I often start my blog posts by validating the content and this is no exception. It has been a challenging one to write and brow-furrowingly difficult to actually tap the ‘publish’ icon.

And only because of my ego!

I frequently struggle with justifying the publication of my writing; is it too personal or will other people think I am just self indulgent or navel gazing. However, I have decided that if it only benefits, inspires or motivates one other person then it is worth the risk of ridicule, resistance and even rejection.

After all, I have been that person who benefits from someone else’s courage to share difficult stuff more than once.

Not life threatening but threatening my life-style

So, at last I have a diagnosis; well, less of a diagnosis and more of an explanation. (Don’t panic – it’s not life threatening, more ‘life-style threatening’.)

It is hard to write about as I am not used to having ‘anything wrong with me’ and have always believed that I can keep my body and mind performing well with sheer hard work. Nor am I a girly girl with girly problems. I don’t even really understand how all that stuff works. Nor do I care.

I can strip a chainsaw and put it back together – I had to, to get my chainsaw ticket – but I would struggle to explain the purpose of estrogen, progesterone and even the process of the monthly cycle. I would struggle even more to enjoy it and yet I paid to learn how to strip a chainsaw!

You are by now probably beginning to get a hint of my ‘diagnosis’.

Those who know me and/or have read my autobiography, Barefoot and Before, will know that I am no stranger to angst, self analysis, mild depression and heavy ponderings. My mother was diagnosed with bi-polar when I was 11 years old. Ever since, I have had a healthy regard and respect for the mind and it’s motives. This has inevitably led to extensive research, self analysis, reading, questioning, wailing and wondering.

The Black Dog or is it a Wolf?

I have always felt that I am consciously keeping one step in front of the Black Dog. And that’s fine. A dog of any sort is a good companion and I actually quite enjoy my melancholy bouts – they are reassuring and creative. I actually think those who don’t get depressed now and then are insane. But that is the secret – now and then. Like a typical black Labrador, there were numerous times that my Black Dog chose to sleep whilst I went about my life. We weren’t together 24/7. Just now and then. And that was OK.

But then about 12 months ago, my Black Dog was joined by a Black Wolf.
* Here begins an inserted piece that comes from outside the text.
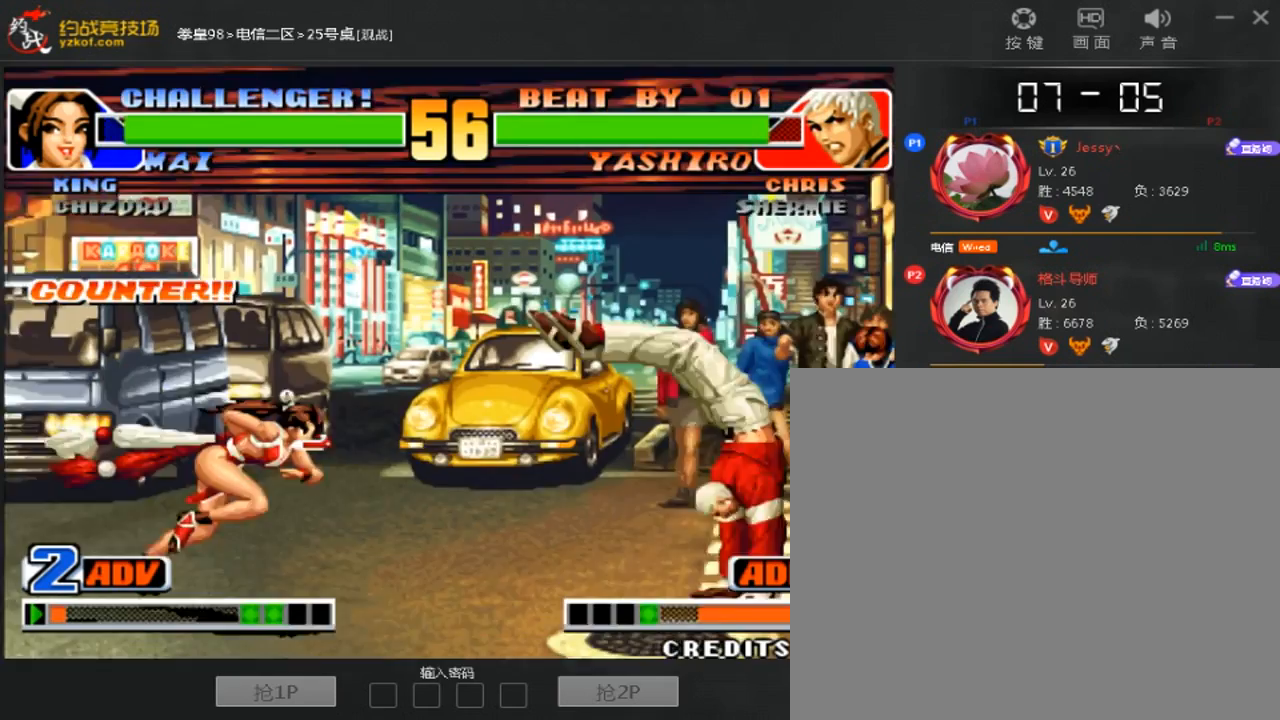
{"dt_ms": 1000, "buttons": ["D"], "left_stick": "center"}
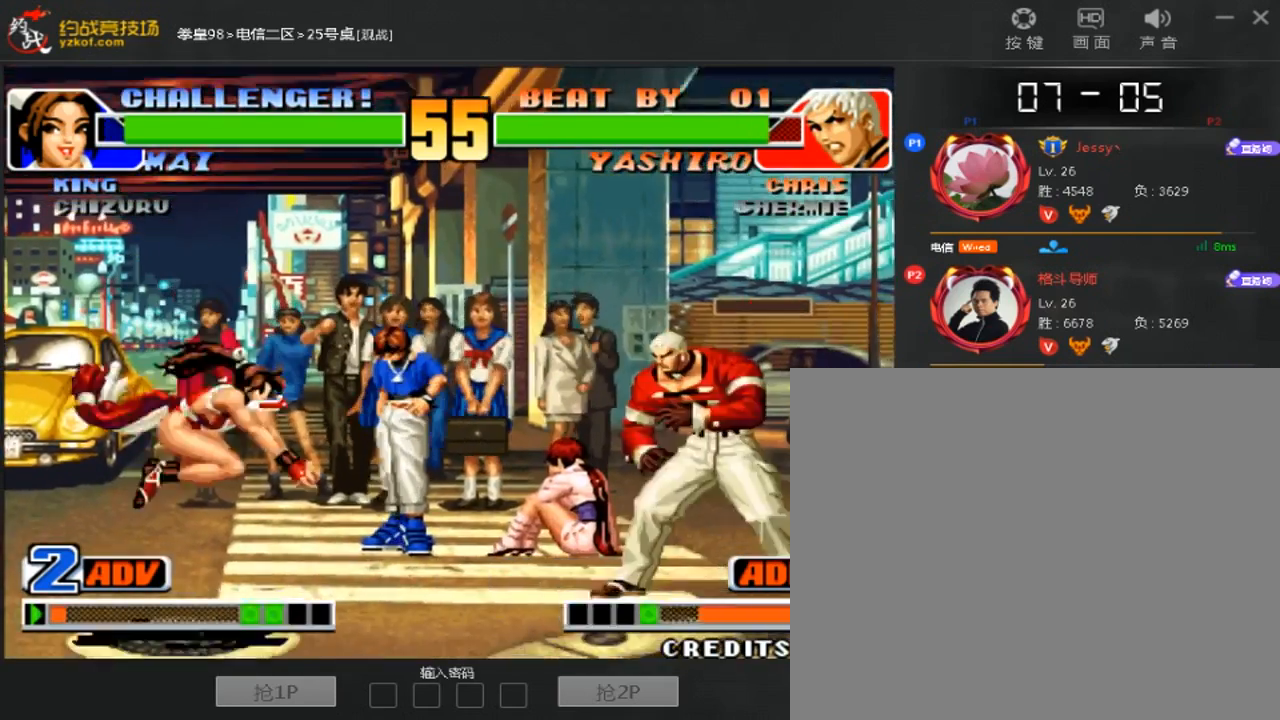
{"dt_ms": 500, "buttons": [], "left_stick": "down-right", "events": [[100, "D", "up"], [400, "left_stick", "down-right"]]}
A very different character. Not content to sleep; not content to let me get on with my life. Instead, demanding, constantly nipping at my heels, purposeful, vicious and very dark.

External aspects of my life altered at about that time too, so I put my increased flux down to readjusting and learning new behaviours to accommodate new opportunities. Maybe the Black Wolf had come along to shepherd me into this new ‘field’.

But he didn’t go away; he became more aggressive and all-consuming.

Amid my preoccupation I was also becoming clumsy, forgetful, irritated – really irritated, I couldn’t sleep, I didn’t recognise my reactions to events, didn’t like the person I was becoming and I was numbingly tired.

It’s depressing not depression

Now tiredness and me are old acquaintances, we go back a long way, I know what tired looks like. But this was different; this was a hollow tiredness, the 4×4 of fatigue. Even my yawns threatened to engulf me. I was yawning like a donkey. And I was consumed by exhaustion.

I had to address it.

I worked hard to address it. I am passionate about personal accountability and I fine-tuned my already healthy diet, reviewed my exercise regime, researched more, consumed books, embraced positive thinking and micro-managed the thoughts that were left.

Nothing changed.

All my research looped back to depression. And that motivated me even more. I knew I wasn’t depressed – well not clinically depressed, climatically depressed maybe. I reluctantly accepted that I had an awful lot of symptoms associated with depression but of course I did – the whole ‘circus’ was depressing me. But I also knew there was something before the depression. I was not prepared to stop at the ‘depression bus-stop’ – the greater part of the journey lay before that particular stop. I needed to go back to the depot, the source.

Depression was a symptom of what I was experiencing, not the cause. I accepted that. I knew it. But I couldn’t get to it.

Reluctantly I went to the Doctor’s for blood tests. They tested for thyroid problems and anaemia. They came back clear. I was told my tiredness and general lack of wellbeing was due to ‘my age and my lifestyle.’ And then the ‘d’ word was mentioned; I stood up and left.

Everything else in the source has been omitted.